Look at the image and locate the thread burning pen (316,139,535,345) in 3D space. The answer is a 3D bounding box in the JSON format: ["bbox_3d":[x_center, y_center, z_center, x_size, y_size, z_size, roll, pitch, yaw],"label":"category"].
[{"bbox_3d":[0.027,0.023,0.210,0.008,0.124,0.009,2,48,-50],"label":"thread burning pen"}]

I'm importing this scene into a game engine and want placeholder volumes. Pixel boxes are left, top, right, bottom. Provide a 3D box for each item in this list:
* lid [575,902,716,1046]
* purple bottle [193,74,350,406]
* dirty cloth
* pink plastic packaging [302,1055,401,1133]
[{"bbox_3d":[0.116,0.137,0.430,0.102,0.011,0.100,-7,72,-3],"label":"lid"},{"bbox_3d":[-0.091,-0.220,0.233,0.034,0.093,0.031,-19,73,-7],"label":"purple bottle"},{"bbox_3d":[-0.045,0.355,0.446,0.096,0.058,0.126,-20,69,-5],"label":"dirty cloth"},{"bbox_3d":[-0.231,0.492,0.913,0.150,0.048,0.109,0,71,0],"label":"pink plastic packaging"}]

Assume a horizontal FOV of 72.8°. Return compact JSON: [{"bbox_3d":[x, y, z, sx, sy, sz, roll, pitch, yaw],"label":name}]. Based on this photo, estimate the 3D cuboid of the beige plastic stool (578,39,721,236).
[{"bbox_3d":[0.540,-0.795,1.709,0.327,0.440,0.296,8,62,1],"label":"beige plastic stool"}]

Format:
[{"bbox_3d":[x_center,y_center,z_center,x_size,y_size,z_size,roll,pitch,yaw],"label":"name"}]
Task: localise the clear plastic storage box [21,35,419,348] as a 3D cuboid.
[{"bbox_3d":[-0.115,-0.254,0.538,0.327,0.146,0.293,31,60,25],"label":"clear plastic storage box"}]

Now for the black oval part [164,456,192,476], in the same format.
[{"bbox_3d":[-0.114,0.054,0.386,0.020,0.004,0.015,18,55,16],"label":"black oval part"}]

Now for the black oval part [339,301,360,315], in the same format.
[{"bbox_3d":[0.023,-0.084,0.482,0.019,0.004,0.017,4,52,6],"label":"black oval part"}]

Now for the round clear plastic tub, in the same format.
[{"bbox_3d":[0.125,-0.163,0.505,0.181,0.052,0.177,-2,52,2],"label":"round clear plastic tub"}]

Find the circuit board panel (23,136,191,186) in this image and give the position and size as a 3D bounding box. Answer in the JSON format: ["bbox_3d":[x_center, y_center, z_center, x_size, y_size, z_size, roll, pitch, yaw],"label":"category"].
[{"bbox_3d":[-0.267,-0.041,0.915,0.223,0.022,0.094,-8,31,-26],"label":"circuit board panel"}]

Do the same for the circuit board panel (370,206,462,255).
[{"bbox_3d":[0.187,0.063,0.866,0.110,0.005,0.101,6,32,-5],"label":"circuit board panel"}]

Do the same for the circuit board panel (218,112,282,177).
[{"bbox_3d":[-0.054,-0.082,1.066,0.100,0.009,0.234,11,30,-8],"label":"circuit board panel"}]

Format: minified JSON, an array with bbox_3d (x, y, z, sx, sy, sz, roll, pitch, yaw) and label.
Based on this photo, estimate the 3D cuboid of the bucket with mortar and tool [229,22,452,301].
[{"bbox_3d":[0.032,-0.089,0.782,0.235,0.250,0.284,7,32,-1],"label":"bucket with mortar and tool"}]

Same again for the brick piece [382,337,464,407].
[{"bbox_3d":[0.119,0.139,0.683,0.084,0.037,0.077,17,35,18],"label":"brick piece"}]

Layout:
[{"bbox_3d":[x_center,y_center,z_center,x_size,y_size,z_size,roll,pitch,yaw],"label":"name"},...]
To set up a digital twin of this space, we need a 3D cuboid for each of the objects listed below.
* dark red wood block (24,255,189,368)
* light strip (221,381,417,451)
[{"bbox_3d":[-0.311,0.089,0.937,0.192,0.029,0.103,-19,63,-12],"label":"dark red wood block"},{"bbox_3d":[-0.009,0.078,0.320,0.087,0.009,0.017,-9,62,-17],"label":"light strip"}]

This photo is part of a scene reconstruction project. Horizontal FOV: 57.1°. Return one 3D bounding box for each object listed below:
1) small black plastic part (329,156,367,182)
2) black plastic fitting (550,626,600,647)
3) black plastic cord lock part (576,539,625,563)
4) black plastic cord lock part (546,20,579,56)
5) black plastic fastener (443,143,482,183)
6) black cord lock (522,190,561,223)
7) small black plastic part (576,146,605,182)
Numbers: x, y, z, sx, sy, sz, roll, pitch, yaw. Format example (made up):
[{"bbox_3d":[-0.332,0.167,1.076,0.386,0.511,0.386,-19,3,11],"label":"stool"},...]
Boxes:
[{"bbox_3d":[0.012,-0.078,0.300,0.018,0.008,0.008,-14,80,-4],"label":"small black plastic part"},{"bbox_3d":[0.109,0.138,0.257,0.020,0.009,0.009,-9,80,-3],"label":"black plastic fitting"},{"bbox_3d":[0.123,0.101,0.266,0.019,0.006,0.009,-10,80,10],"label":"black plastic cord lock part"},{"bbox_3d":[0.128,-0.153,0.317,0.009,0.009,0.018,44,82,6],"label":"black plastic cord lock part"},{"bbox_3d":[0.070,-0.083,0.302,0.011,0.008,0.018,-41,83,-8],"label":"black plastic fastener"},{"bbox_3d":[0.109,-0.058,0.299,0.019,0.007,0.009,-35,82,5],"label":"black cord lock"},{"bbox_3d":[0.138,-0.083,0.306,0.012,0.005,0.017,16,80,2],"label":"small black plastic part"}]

WHAT YOU HAVE TO DO: All of the data, start to finish: please output it exactly.

REPLY TO THE EXERCISE:
Look at the image and locate the thread burning pen (316,139,535,345) in 3D space. The answer is a 3D bounding box in the JSON format: ["bbox_3d":[x_center, y_center, z_center, x_size, y_size, z_size, roll, pitch, yaw],"label":"category"].
[{"bbox_3d":[0.027,0.023,0.210,0.008,0.124,0.009,2,48,-50],"label":"thread burning pen"}]

I'm importing this scene into a game engine and want placeholder volumes. Pixel boxes are left, top, right, bottom. Provide a 3D box for each item in this list:
* lid [575,902,716,1046]
* purple bottle [193,74,350,406]
* dirty cloth
* pink plastic packaging [302,1055,401,1133]
[{"bbox_3d":[0.116,0.137,0.430,0.102,0.011,0.100,-7,72,-3],"label":"lid"},{"bbox_3d":[-0.091,-0.220,0.233,0.034,0.093,0.031,-19,73,-7],"label":"purple bottle"},{"bbox_3d":[-0.045,0.355,0.446,0.096,0.058,0.126,-20,69,-5],"label":"dirty cloth"},{"bbox_3d":[-0.231,0.492,0.913,0.150,0.048,0.109,0,71,0],"label":"pink plastic packaging"}]

Assume a horizontal FOV of 72.8°. Return compact JSON: [{"bbox_3d":[x, y, z, sx, sy, sz, roll, pitch, yaw],"label":name}]. Based on this photo, estimate the 3D cuboid of the beige plastic stool (578,39,721,236).
[{"bbox_3d":[0.540,-0.795,1.709,0.327,0.440,0.296,8,62,1],"label":"beige plastic stool"}]

Format:
[{"bbox_3d":[x_center,y_center,z_center,x_size,y_size,z_size,roll,pitch,yaw],"label":"name"}]
Task: localise the clear plastic storage box [21,35,419,348] as a 3D cuboid.
[{"bbox_3d":[-0.115,-0.254,0.538,0.327,0.146,0.293,31,60,25],"label":"clear plastic storage box"}]

Now for the black oval part [164,456,192,476], in the same format.
[{"bbox_3d":[-0.114,0.054,0.386,0.020,0.004,0.015,18,55,16],"label":"black oval part"}]

Now for the black oval part [339,301,360,315], in the same format.
[{"bbox_3d":[0.023,-0.084,0.482,0.019,0.004,0.017,4,52,6],"label":"black oval part"}]

Now for the round clear plastic tub, in the same format.
[{"bbox_3d":[0.125,-0.163,0.505,0.181,0.052,0.177,-2,52,2],"label":"round clear plastic tub"}]

Find the circuit board panel (23,136,191,186) in this image and give the position and size as a 3D bounding box. Answer in the JSON format: ["bbox_3d":[x_center, y_center, z_center, x_size, y_size, z_size, roll, pitch, yaw],"label":"category"].
[{"bbox_3d":[-0.267,-0.041,0.915,0.223,0.022,0.094,-8,31,-26],"label":"circuit board panel"}]

Do the same for the circuit board panel (370,206,462,255).
[{"bbox_3d":[0.187,0.063,0.866,0.110,0.005,0.101,6,32,-5],"label":"circuit board panel"}]

Do the same for the circuit board panel (218,112,282,177).
[{"bbox_3d":[-0.054,-0.082,1.066,0.100,0.009,0.234,11,30,-8],"label":"circuit board panel"}]

Format: minified JSON, an array with bbox_3d (x, y, z, sx, sy, sz, roll, pitch, yaw) and label.
Based on this photo, estimate the 3D cuboid of the bucket with mortar and tool [229,22,452,301].
[{"bbox_3d":[0.032,-0.089,0.782,0.235,0.250,0.284,7,32,-1],"label":"bucket with mortar and tool"}]

Same again for the brick piece [382,337,464,407].
[{"bbox_3d":[0.119,0.139,0.683,0.084,0.037,0.077,17,35,18],"label":"brick piece"}]

Layout:
[{"bbox_3d":[x_center,y_center,z_center,x_size,y_size,z_size,roll,pitch,yaw],"label":"name"},...]
To set up a digital twin of this space, we need a 3D cuboid for each of the objects listed below.
* dark red wood block (24,255,189,368)
* light strip (221,381,417,451)
[{"bbox_3d":[-0.311,0.089,0.937,0.192,0.029,0.103,-19,63,-12],"label":"dark red wood block"},{"bbox_3d":[-0.009,0.078,0.320,0.087,0.009,0.017,-9,62,-17],"label":"light strip"}]

This photo is part of a scene reconstruction project. Horizontal FOV: 57.1°. Return one 3D bounding box for each object listed below:
1) small black plastic part (329,156,367,182)
2) black plastic fitting (550,626,600,647)
3) black plastic cord lock part (576,539,625,563)
4) black plastic cord lock part (546,20,579,56)
5) black plastic fastener (443,143,482,183)
6) black cord lock (522,190,561,223)
7) small black plastic part (576,146,605,182)
Numbers: x, y, z, sx, sy, sz, roll, pitch, yaw. Format example (made up):
[{"bbox_3d":[-0.332,0.167,1.076,0.386,0.511,0.386,-19,3,11],"label":"stool"},...]
Boxes:
[{"bbox_3d":[0.012,-0.078,0.300,0.018,0.008,0.008,-14,80,-4],"label":"small black plastic part"},{"bbox_3d":[0.109,0.138,0.257,0.020,0.009,0.009,-9,80,-3],"label":"black plastic fitting"},{"bbox_3d":[0.123,0.101,0.266,0.019,0.006,0.009,-10,80,10],"label":"black plastic cord lock part"},{"bbox_3d":[0.128,-0.153,0.317,0.009,0.009,0.018,44,82,6],"label":"black plastic cord lock part"},{"bbox_3d":[0.070,-0.083,0.302,0.011,0.008,0.018,-41,83,-8],"label":"black plastic fastener"},{"bbox_3d":[0.109,-0.058,0.299,0.019,0.007,0.009,-35,82,5],"label":"black cord lock"},{"bbox_3d":[0.138,-0.083,0.306,0.012,0.005,0.017,16,80,2],"label":"small black plastic part"}]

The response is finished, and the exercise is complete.